A Cruel Time For College Applicants

I wish I could have more sympathy for Webster T. Trenchard's sympathy for the college applicant. In his August 23 op-ed in the Boston Globe he takes on one inconsistency in the college application process that he finds particularly problematic. Of all the issues there are, I'm afraid Mr. Trenchard's point is just not that strong and can be easily explained away.

He describes a common situation. Prospective students who visit college campuses or read the literature are told that SAT scores fall in a range and that institutions are looking for diversity and a complex suite of attributes that are indescribable by simply looking at grades and scores. Students are encouraged to apply because "you'll never know." Cynicism is put aside, and students and parents may pin their hopes often on a dream and not on their reality. Then comes the acceptances, when it appears as if grades and scores matter very much. Expansive welcomes turn into explanations of how students just weren't competitive in the pool.
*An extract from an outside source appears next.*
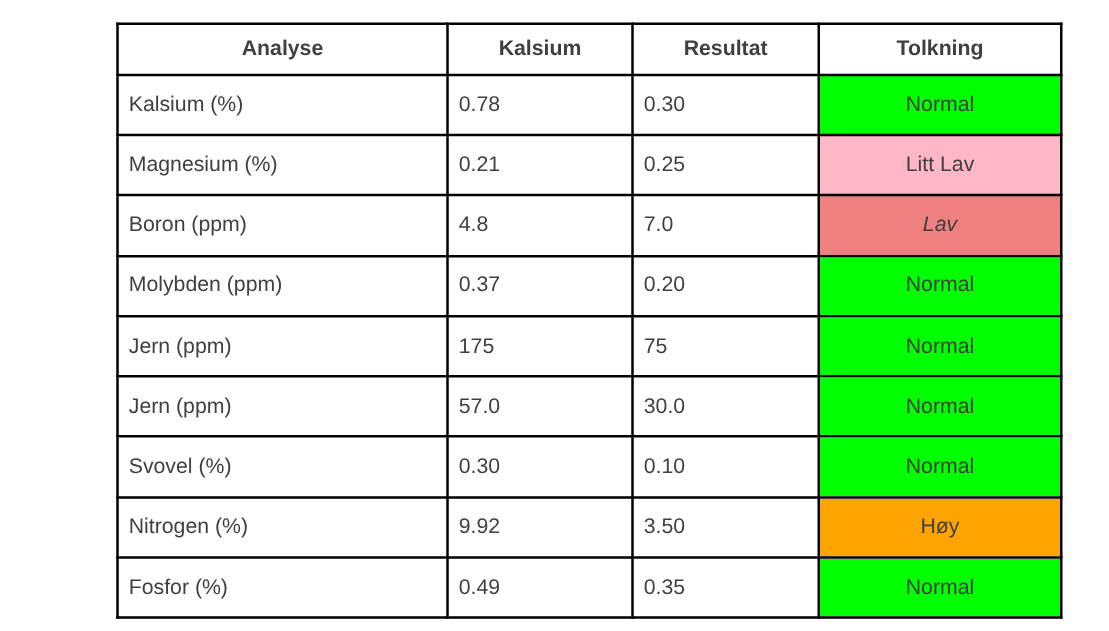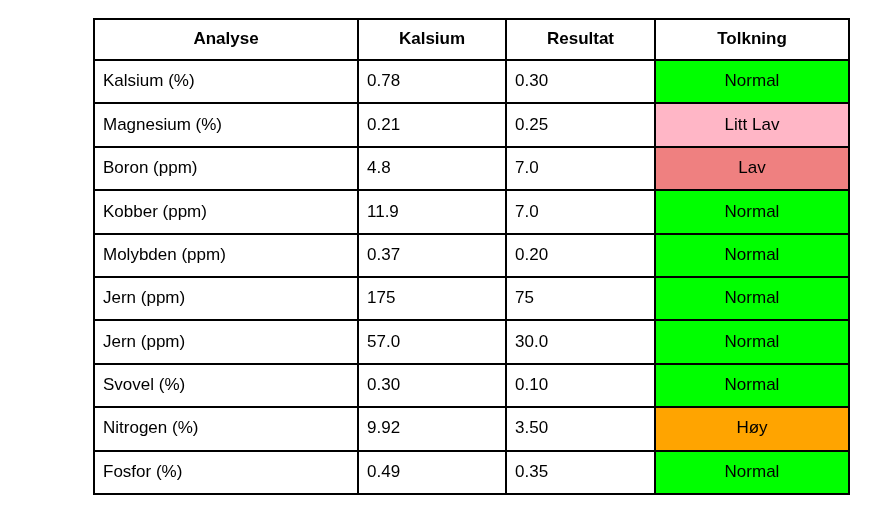"Analyse" table.analysis-table td, table.analysis-table th { color: #000000 -> #404040 }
Mr. Trenchard wisely understands that the admissions officers operate in a competitive environment themselves and are more than encouraged to bring in the most number of applicants as possible. After all, the more applicants who apply and are rejected, the more selective the institution appears in the all-important college ranking systems. He just doesn't want parents and students to get their hopes up and he feels their pain. He feels there is a discrepancy between the position of the admissions officers when they are selling and when they are accepting.

I would suggest to Mr. Trenchard that the admissions staff feel no such discrepancy and not only to do they believe that anything is possible during the admissions process but they have acceptances to back it up. College admissions offices are still reading individual applications and giving individual consideration to applicants. It is true that a student whose SATs and grades are radically below those required of an institution's stated standards cannot expect an offer of admission just because he or she has won an Olympic medal or brought peace to the Middle East. But where the student is within range or at the low end, such a student has a chance for consideration. And that is what the admissions officers mean: that kids have a chance. Maybe not your kid, but some kid. Further, no student is accepted in a vaccum. Each is indeed part of a cohort of applications against which he or she is compared. Admissions officers are creating a class. That is why a student with identical scores and grades from different coasts will get a different response to an Eastern school. Yet both sets of parents heard the same marketing pitch and both students had the same "chance." I'm not saying it is fair. I'm not sure the admissions staff is saying it is fair either.

So it has always made sense for students to apply to some schools from which acceptance seems likely, the proverbial "safety" schools and some which are a reach. It is imperative for parents and guidance counselors to understand that the process is fraught with uncertainly now precisely because the pool is so competitive and students are being encouraged to set their sights higher. But I have to say: you just never know. My cousin was accepted to Tufts University, notoriously high-faluting in its admission policy, and Oberlin and rejected from Wesleyan. Why? In another case, a male student from California was admitted to Wesleyan; a similar female student with superior grades from Massachusetts was rejected. We found out it it was a demographic decision: Wesleyan wanted men from California.

So parents can take the admissions officers at their word while understanding that it might not work that way for their child at that particular moment in time.